For glucose uptake assays 1.5 × 105 cells per well of 24 well plates were incubated overnight in complete culture medium. Experimental compounds were preapplied in a final volume of 400 µL for 30 min in glucose-free medium. Subsequently, 370 kBq, corresponding to 10 µCi (equal to 150 to 300 pmol) of [18F]-FDG (specific activity of 2.5 to 5.0 GBq/µmol) were added in 100 µL per well for 30 min. Afterwards, radioactive FDG containing medium was discarded and cells were rinsed twice with PBS and subsequently solubilized in PBS containing 2% Triton X-100. Glucose uptake was detected by measuring radioactivity using a gamma-counter. Values were matched according to the decay of fluorine-18.

2.6. Statistics

For statistical data analysis, the one-way-ANOVA and the posthoc Tukey’s multiple comparison test were used with GraphPad Prism 6 Software (San Diego, CA, USA). p-values < 0.05 were considered to be statistically significant.

3. Results

3.1. Proliferation and Survival Capacity of NET Cells Is Reduced in the Presence of GLUT or NAMPT Inhibitors in a Concentration Dependent Manner

NET cell lines Bon-1, QPG-1 (pNET cell lines), or GLC-2 and GLC-36 (SCLC cell lines) were cultivated for four days in the presence of increasing concentrations of fasentin, GMX-1778, STF-31, or WZB to analyze cell proliferation and survival. In all cell lines, a strong impact of fasentin (Figure 1A) became obvious only at the highest concentrations of 50.0 and 100.0 µM. At intermediate concentrations, GLC-2 cells were partially affected. The impact of WZB–117 was comparable to the one of fasentin (Figure 1D). STF-31 treatment led to a strong impact in GLC-2 and QPG-1 cells, even at concentrations as low as 0.1 µM (Figure 1C). GLC-36 cells were partially resistant to STF-31 treatment already at intermediate concentrations, whereas high resistance was observed in Bon-1 cells.
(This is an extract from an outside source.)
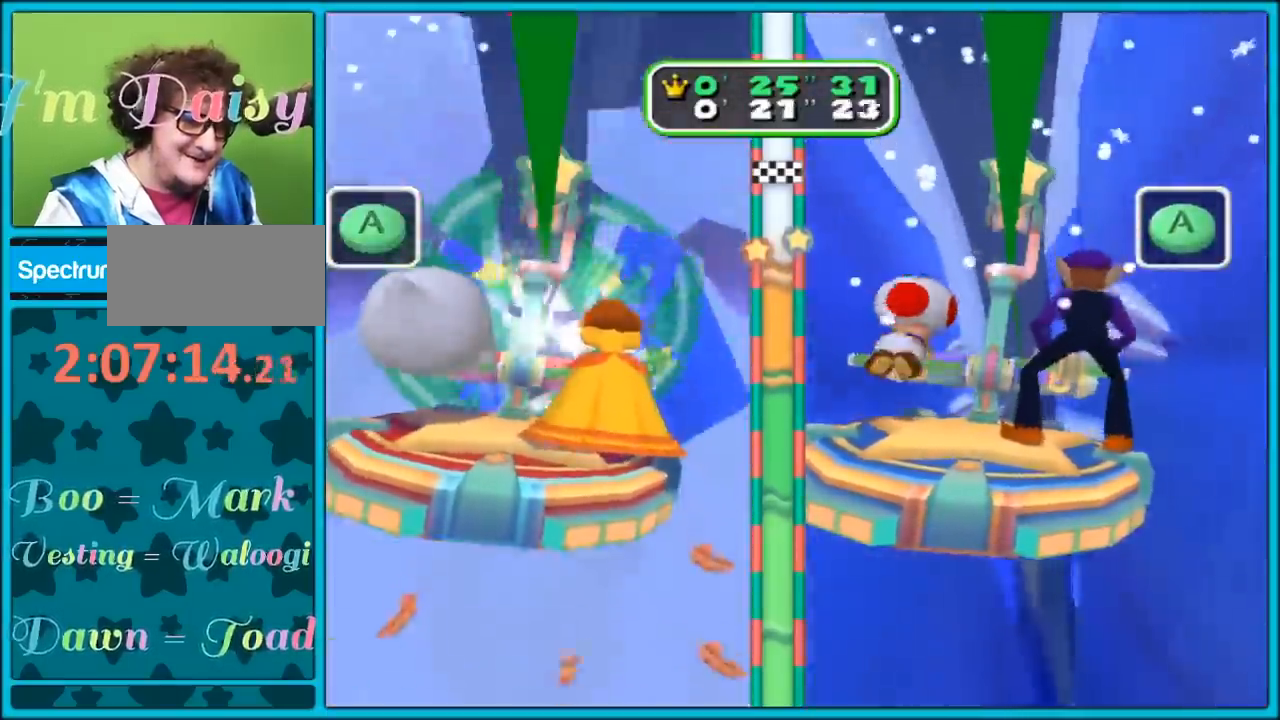
{"buttons": ["A"], "left_stick": "center", "right_stick": "center", "events": [[33, "A", "up"], [100, "A", "down"], [150, "A", "up"], [200, "A", "down"], [250, "A", "up"], [300, "A", "down"], [350, "A", "up"], [417, "A", "down"], [433, "A", "up"], [500, "A", "down"]]}
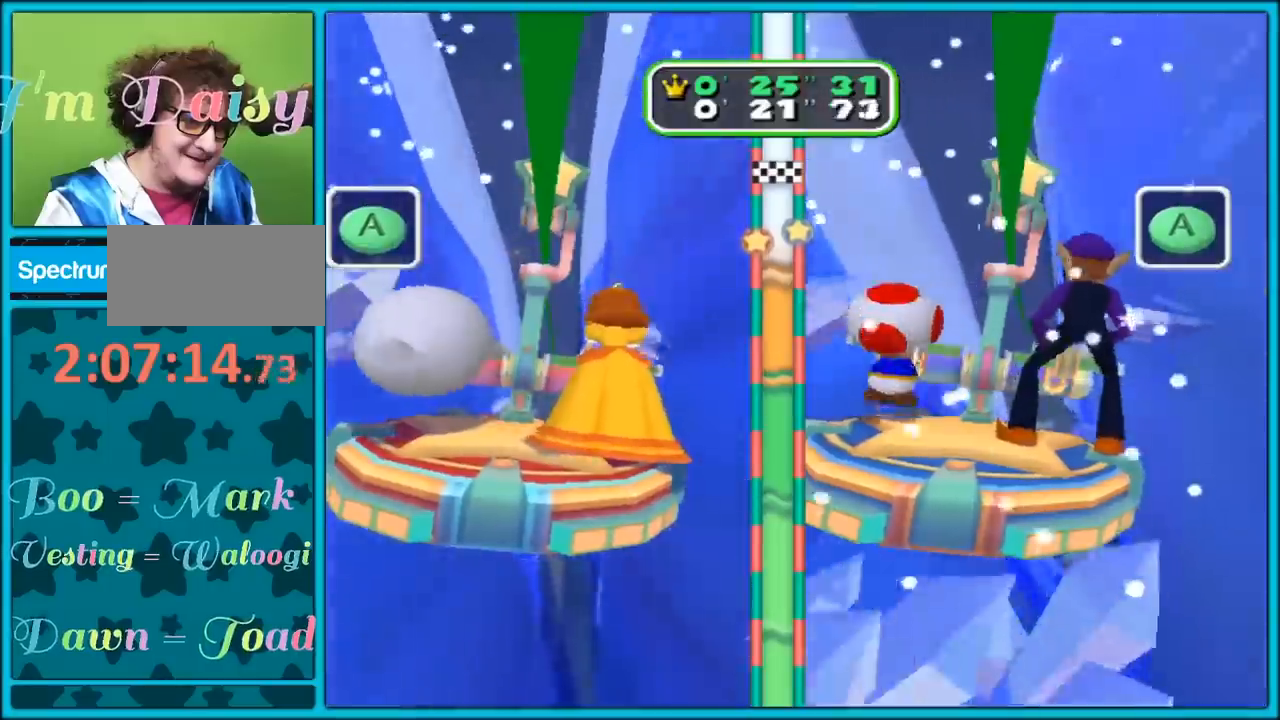
{"buttons": ["A"], "left_stick": "center", "right_stick": "center", "events": [[33, "A", "up"], [100, "A", "down"], [133, "A", "up"], [183, "A", "down"], [233, "A", "up"], [283, "A", "down"], [333, "A", "up"], [417, "A", "down"], [450, "A", "up"], [500, "A", "down"]]}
Comparable data were obtained for GMX-1778-treated NET cells (Figure 1B).
In this context, we analyzed the expression level of NAMPT and NAPRT in NET cells (Figure 2). Whereas NAMPT expression was detectable in all NET cells (Figure 2A), NAPRT expression was suppressed or almost absent in two (GLC-2 and QPG-1) out of the three NET cell lines tested (Figure 2B). Unfortunately, GLC-36 cells could not be included in this type of analysis, as, by unknown reasons, no measurable or replicable values could be obtained. In control experiments, the expression level of NAMPT and NAPRT was investigated in A172, MG-63, HeLa, and HT-29 cells. As previously shown (17) NAMPT was expressed in all four cell lines, whereas NAPRT was expressed in HeLa and HT-29 cells, but almost completely diminished in A172 and MG-63 cells (Figure 2).
We next tried to rescue the effect of NAMPT inhibition via the addition of nicotinic acid. Supplementation with NA allows NAD+ generation only when the Preiss–Handler salvage pathway is intact (for further details, see Kraus et al., 2018 and references therein) and, in particular, needs the expression of functional NAPRT [24]. In all four NET cell lines tested, the inhibitory effect of the NAMPT inhibitors could not be rescued by nicotinic acid (Figure 3). These data hint at the absence of functional NAPRT or the presence of nonfunctional NAPRT, i.e., the presence of an inactive Preiss–Handler salvage pathway that does not allow NAD+ generation [24]. In accordance with previous results [17], the presence of nicotinic acid rescues HT-29 but not A172 cells. As the amount of relative drug-dependent inhibition varied in the different experiments to a considerable amount (see SD values in Figure 3A) we also present the summarized absolute percentages of the rescue effect for each experiment (GMX- or STF- versus GMX+NA or STF+NA treated-cells) in Figure 3B. Especially the second way of representing our data documents the absence of a nicotinic acid-mediated rescue effect in NET cells.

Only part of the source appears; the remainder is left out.